Job:
Give the number of lines in the data below where the word "Management" appears, and nothing besides.

== Segment start ==

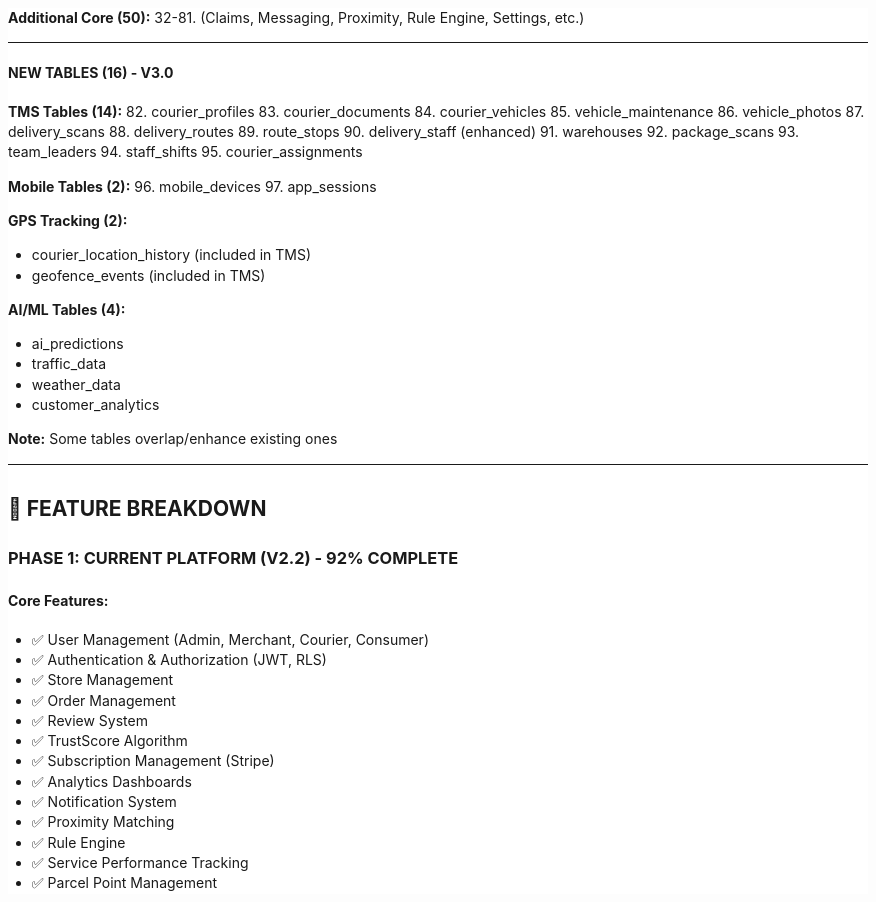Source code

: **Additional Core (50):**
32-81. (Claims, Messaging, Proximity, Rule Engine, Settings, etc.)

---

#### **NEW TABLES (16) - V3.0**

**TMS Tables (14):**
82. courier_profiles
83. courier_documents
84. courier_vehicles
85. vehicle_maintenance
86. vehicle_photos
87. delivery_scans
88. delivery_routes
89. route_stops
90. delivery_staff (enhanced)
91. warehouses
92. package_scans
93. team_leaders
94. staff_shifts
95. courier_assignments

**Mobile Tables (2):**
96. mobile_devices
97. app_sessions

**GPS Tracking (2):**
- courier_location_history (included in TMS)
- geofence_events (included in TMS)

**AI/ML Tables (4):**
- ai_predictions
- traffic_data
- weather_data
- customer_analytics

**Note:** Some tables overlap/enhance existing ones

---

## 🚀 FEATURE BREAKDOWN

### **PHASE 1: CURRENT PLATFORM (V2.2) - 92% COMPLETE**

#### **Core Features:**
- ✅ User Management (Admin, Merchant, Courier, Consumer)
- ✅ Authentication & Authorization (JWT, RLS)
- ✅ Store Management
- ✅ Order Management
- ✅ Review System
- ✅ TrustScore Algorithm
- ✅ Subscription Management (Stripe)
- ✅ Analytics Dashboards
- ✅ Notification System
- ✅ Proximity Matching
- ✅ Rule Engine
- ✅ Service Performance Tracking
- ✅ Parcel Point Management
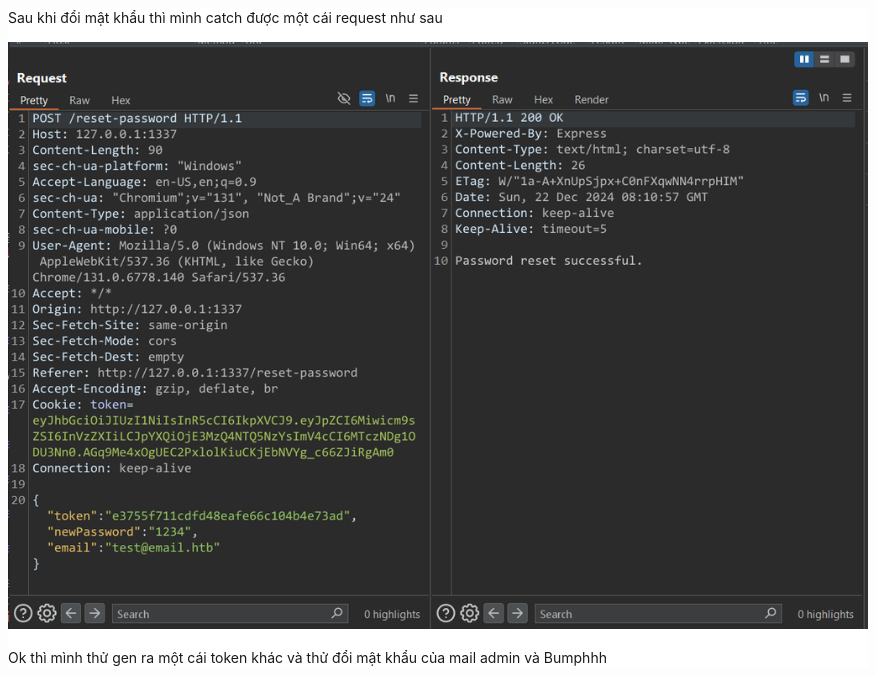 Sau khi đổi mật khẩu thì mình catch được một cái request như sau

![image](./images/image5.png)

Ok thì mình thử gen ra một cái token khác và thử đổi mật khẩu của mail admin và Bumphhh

== Segment end ==

Response below:
5